Data supplied:
:::
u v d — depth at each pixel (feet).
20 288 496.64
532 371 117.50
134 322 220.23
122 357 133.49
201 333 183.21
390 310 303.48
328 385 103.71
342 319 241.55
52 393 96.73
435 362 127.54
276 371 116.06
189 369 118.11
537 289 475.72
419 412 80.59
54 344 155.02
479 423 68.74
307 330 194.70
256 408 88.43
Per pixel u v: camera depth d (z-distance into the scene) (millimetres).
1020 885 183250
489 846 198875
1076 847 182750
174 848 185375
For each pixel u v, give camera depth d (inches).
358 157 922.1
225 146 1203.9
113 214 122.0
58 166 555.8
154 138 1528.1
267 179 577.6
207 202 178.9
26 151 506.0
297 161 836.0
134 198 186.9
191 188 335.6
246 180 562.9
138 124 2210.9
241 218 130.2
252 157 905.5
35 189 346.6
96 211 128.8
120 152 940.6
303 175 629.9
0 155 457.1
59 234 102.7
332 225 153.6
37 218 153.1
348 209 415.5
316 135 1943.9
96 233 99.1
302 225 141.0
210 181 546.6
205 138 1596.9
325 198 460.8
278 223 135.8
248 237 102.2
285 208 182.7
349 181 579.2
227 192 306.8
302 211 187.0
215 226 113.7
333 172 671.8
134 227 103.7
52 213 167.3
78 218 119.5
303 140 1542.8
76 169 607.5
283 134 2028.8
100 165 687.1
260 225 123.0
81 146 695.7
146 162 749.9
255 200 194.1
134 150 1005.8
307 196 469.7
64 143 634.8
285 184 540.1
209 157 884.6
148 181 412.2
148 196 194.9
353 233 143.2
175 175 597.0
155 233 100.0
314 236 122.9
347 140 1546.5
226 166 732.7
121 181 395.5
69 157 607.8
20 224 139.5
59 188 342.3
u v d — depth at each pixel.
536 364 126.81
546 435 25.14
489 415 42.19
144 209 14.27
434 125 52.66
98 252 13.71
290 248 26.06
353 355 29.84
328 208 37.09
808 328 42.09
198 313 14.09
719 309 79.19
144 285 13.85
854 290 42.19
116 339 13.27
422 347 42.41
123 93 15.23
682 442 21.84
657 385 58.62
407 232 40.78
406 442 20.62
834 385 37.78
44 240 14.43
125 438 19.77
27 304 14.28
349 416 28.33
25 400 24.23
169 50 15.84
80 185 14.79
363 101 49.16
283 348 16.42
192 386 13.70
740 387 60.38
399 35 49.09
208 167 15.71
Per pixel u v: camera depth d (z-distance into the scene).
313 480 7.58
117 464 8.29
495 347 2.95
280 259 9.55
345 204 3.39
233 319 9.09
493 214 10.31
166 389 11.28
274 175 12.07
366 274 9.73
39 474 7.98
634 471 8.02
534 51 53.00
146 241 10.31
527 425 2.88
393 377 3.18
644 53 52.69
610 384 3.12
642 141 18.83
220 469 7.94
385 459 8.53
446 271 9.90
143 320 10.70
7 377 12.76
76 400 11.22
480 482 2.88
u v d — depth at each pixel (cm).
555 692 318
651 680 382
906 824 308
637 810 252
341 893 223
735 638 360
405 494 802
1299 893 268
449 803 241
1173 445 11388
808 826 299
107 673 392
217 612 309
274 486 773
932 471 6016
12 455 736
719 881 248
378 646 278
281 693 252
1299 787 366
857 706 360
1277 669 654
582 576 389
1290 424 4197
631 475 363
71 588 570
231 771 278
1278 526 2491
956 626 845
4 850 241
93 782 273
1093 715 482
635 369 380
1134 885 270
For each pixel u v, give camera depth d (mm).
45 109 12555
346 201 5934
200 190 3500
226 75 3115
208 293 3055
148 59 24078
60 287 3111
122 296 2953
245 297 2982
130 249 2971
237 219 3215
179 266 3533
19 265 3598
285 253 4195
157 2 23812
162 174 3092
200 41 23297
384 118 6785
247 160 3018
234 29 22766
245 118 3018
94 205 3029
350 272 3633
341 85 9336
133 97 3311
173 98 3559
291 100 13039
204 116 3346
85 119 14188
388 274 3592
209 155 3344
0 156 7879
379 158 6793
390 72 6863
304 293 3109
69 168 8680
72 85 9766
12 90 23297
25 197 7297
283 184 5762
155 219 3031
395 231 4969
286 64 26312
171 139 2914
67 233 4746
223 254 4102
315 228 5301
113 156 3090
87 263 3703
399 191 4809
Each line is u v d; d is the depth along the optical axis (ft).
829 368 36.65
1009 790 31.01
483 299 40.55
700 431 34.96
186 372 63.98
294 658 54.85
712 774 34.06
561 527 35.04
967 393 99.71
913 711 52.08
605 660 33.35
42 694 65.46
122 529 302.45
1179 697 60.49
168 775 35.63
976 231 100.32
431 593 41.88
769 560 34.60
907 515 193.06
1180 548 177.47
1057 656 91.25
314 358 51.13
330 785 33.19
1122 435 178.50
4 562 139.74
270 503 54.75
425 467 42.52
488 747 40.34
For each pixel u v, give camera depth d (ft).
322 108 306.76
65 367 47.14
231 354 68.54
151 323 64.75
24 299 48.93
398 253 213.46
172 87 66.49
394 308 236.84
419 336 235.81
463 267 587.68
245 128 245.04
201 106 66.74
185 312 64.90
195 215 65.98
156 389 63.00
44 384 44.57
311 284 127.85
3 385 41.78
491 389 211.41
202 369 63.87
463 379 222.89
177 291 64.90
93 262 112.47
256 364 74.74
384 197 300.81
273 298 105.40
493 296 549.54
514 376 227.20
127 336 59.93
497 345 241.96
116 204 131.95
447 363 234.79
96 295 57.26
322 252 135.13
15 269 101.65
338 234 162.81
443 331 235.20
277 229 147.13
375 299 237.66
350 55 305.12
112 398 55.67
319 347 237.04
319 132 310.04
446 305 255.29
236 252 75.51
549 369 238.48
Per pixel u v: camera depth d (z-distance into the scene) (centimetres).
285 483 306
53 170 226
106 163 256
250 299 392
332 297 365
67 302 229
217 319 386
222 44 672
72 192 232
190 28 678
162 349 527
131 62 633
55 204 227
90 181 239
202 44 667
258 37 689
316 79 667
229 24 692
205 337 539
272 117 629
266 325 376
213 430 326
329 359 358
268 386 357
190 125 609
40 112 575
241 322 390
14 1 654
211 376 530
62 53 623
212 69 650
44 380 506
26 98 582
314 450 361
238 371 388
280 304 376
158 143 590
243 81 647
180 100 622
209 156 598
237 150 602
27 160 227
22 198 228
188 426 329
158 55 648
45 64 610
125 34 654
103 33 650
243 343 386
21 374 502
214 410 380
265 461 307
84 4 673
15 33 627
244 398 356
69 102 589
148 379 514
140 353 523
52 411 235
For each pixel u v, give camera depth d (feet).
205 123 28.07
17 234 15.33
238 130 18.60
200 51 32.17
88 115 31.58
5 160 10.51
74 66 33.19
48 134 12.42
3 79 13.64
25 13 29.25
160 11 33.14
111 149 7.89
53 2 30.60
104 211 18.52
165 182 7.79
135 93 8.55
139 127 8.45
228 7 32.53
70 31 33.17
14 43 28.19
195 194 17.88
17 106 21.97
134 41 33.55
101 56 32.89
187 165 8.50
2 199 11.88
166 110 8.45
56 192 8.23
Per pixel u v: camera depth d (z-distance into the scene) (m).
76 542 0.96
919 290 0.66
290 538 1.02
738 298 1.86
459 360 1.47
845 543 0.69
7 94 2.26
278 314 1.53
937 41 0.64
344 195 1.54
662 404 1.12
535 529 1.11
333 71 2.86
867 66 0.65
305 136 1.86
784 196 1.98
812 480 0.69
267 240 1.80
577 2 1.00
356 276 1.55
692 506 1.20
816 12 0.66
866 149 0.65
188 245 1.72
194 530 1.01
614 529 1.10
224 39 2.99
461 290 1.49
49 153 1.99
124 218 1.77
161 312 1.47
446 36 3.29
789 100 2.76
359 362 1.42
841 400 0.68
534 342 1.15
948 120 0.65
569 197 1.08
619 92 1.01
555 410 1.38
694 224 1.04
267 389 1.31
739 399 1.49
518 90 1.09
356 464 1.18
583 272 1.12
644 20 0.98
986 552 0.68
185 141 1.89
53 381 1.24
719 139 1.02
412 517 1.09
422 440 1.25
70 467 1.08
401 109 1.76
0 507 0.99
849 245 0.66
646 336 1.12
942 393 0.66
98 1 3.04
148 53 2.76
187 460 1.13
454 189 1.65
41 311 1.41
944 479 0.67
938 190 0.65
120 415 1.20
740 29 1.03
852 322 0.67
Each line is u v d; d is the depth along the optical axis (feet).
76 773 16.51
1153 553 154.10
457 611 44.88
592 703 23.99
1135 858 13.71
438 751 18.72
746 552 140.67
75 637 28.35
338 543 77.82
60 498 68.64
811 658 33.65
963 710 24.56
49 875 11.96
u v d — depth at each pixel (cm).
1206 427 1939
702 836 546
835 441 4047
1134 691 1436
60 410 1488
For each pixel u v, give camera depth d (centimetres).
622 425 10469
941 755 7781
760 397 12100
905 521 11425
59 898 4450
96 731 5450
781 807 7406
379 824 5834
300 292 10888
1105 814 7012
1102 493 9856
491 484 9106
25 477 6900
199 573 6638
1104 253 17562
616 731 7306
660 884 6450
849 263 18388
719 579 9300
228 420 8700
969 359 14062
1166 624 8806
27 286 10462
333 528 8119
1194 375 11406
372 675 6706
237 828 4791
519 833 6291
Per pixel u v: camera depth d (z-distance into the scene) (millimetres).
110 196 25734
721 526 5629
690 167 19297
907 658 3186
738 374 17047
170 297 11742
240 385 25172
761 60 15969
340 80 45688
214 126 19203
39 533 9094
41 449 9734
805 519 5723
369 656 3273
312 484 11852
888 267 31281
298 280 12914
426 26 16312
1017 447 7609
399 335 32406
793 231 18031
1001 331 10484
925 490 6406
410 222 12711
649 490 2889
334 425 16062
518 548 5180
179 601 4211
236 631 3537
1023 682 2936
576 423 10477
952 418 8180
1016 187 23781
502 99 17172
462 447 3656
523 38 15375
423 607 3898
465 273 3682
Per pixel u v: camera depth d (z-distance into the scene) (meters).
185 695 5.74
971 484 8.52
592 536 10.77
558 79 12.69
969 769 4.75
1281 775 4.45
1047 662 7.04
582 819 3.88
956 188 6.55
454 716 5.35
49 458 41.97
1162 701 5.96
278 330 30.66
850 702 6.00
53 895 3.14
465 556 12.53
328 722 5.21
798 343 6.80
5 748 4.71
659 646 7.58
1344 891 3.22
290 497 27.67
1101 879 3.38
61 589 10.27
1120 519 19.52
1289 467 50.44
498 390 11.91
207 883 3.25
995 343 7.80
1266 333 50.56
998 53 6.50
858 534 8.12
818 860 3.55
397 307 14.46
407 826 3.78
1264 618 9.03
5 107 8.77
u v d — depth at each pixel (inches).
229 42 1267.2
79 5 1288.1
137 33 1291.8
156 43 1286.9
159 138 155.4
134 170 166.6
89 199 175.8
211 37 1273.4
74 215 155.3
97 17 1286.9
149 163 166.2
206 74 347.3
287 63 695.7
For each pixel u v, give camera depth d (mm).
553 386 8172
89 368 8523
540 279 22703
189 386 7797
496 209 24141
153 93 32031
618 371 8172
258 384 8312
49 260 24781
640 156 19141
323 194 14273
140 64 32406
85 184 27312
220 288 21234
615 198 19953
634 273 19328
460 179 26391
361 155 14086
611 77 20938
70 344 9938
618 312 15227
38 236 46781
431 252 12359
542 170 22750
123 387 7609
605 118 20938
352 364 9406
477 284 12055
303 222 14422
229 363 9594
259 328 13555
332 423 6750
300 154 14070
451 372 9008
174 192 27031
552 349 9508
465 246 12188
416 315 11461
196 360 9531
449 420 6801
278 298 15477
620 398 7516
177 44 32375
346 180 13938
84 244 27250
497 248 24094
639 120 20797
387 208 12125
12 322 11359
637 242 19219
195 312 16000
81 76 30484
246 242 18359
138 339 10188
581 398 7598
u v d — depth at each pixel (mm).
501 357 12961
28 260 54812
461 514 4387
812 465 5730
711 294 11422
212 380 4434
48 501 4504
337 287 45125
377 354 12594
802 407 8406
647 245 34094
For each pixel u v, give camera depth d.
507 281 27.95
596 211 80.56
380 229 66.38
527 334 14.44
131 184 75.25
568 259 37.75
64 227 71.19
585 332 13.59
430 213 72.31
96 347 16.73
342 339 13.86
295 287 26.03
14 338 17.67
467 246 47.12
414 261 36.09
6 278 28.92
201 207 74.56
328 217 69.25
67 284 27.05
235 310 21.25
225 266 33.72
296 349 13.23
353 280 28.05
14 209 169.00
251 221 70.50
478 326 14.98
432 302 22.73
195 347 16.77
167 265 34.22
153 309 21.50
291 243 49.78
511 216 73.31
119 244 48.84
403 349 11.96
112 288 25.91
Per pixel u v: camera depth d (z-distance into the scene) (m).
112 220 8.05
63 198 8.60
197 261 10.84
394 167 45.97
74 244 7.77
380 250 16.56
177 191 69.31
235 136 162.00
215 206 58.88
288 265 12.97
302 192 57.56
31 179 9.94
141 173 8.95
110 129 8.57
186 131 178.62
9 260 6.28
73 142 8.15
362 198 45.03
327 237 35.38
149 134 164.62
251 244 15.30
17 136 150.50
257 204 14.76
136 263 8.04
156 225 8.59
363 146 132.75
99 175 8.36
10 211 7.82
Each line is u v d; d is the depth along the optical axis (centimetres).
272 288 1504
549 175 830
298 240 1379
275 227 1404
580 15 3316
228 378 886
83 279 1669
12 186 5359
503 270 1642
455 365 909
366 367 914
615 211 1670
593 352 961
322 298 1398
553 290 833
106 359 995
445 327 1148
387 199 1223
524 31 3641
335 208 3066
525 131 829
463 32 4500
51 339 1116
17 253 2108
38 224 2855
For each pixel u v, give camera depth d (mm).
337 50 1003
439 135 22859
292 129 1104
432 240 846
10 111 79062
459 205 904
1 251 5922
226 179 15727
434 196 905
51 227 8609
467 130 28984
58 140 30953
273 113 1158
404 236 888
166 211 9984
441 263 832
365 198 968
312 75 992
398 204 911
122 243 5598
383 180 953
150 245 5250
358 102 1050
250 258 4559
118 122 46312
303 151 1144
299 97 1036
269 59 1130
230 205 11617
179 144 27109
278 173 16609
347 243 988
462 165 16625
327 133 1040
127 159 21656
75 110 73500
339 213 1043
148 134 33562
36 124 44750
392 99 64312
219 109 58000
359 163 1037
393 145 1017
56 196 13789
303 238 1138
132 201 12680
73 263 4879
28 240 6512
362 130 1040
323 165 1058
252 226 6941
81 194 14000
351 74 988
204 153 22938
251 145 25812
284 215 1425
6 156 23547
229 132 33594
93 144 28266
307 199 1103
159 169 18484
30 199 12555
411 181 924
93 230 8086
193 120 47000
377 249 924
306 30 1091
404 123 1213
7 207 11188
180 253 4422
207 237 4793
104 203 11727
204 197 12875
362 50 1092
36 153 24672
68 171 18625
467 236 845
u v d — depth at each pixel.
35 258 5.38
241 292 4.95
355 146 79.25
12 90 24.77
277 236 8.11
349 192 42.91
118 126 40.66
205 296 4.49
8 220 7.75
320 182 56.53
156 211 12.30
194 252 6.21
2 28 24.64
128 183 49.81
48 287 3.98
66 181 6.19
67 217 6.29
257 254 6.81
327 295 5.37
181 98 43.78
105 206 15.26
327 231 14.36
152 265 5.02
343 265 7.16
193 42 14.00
:::
Try it: Your answer should be the lines above, from the line containing "274 486 773" up to and including the line containing "45 109 12555", reproduced exactly and with nothing else.

Response to the exercise:
274 486 773
932 471 6016
12 455 736
719 881 248
378 646 278
281 693 252
1299 787 366
857 706 360
1277 669 654
582 576 389
1290 424 4197
631 475 363
71 588 570
231 771 278
1278 526 2491
956 626 845
4 850 241
93 782 273
1093 715 482
635 369 380
1134 885 270
For each pixel u v, give camera depth d (mm).
45 109 12555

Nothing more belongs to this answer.